The trace file is here; and I use TKPROF to make him more readable.
         SQL> SELECT value FROM   v$diag_info WHERE  name = 'Default Trace File';
          VALUE
 --------------------------------------------------------------------------------
          /u01/app/oracle/diag/rdbms/orcl12c/orcl12c/trace/orcl12c_ora_4616_zztest_create_table01.trc
          
          Unix$ tkprof orcl12c_ora_4616_zztest_create_table01.trc orcl12c_ora_4616_zztest_create_table01.txt



Exemples of orders executed by SYS : like we see, they use ***$ in the table's name.
          SQL ID: 0sbbcuruzd66f Plan Hash: 2239883476
          select /*+ rule */ bucket_cnt, row_cnt, cache_cnt, null_cnt, timestamp#,
            sample_size, minimum, maximum, distcnt, lowval, hival, density, col#,
            spare1, spare2, avgcln, minimum_enc, maximum_enc
          from
           hist_head$ where obj#=:1 and intcol#=:2
          
          
          SQL ID: 2sxqgx5hx76qr Plan Hash: 3312420081
          select /*+ rule */ bucket, endpoint, col#, epvalue, epvalue_raw,
            ep_repeat_count, endpoint_enc
          from
           histgrm$ where obj#=:1 and intcol#=:2 and row#=:3 order by bucket
          

          SQL ID: 06gfrprr7w0r2 Plan Hash: 2709293936
          select name,password,datats#,tempts#,type#,defrole,resource$, ptime,
            decode(defschclass,NULL,'DEFAULT_CONSUMER_GROUP',defschclass), spare1,
            spare4,ext_username,spare2,nvl(spare3,16382),spare9,spare10
          from
           user$ where user#=:1



Chris Saxon
October 13, 2020 - 4:02 pm UTC

True, but recursive SQL statements like this aren't the issue here.

The problem is SQL Developer and the like run queries against the data dictionary.
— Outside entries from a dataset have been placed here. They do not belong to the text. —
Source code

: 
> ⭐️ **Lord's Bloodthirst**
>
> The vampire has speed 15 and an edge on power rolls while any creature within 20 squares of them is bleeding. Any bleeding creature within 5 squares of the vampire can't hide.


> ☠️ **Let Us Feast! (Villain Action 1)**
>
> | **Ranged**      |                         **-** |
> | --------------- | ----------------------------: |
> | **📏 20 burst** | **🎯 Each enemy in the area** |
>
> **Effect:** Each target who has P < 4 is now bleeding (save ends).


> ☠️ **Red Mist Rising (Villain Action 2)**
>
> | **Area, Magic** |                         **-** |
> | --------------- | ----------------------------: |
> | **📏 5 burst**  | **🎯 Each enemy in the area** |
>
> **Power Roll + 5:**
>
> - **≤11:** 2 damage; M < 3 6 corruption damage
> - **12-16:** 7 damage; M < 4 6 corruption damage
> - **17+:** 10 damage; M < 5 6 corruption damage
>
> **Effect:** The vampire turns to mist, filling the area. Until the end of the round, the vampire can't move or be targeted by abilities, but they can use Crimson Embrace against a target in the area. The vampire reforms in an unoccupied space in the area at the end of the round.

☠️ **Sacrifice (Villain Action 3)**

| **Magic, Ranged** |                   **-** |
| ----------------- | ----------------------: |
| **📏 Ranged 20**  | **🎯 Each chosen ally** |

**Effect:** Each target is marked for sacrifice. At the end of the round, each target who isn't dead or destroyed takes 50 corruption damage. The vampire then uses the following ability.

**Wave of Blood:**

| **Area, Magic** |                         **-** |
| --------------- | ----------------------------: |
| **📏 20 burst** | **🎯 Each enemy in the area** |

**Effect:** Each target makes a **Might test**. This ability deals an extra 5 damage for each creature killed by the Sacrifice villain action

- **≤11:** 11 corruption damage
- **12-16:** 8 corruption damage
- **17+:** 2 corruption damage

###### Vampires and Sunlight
These aren't "internal" or sys database statements. They come from the app, making them practically indistinguishable from queries I've written myself and sent by my actions in the application.

Follow up on Application specific queries

Rajatabha Dutta, October 13, 2020 - 2:52 pm UTC

Hi Chris,

I'm talking about the queries related to application only. Lets say the application is using several tables EMP, DEPT, REGION etc, under schema HR, SCOTT. From the application/ SQL dev/SQLPLUS, all the queries are fired joining those tables using HR, SCOTT schemas and other underlying tables only. I want to get the list of those queries specifically, that has been fired or are being fired within several intervals.
Chris Saxon
October 13, 2020 - 4:03 pm UTC

If you want to see queries against tables in a given schema, auditing is what you want to look into.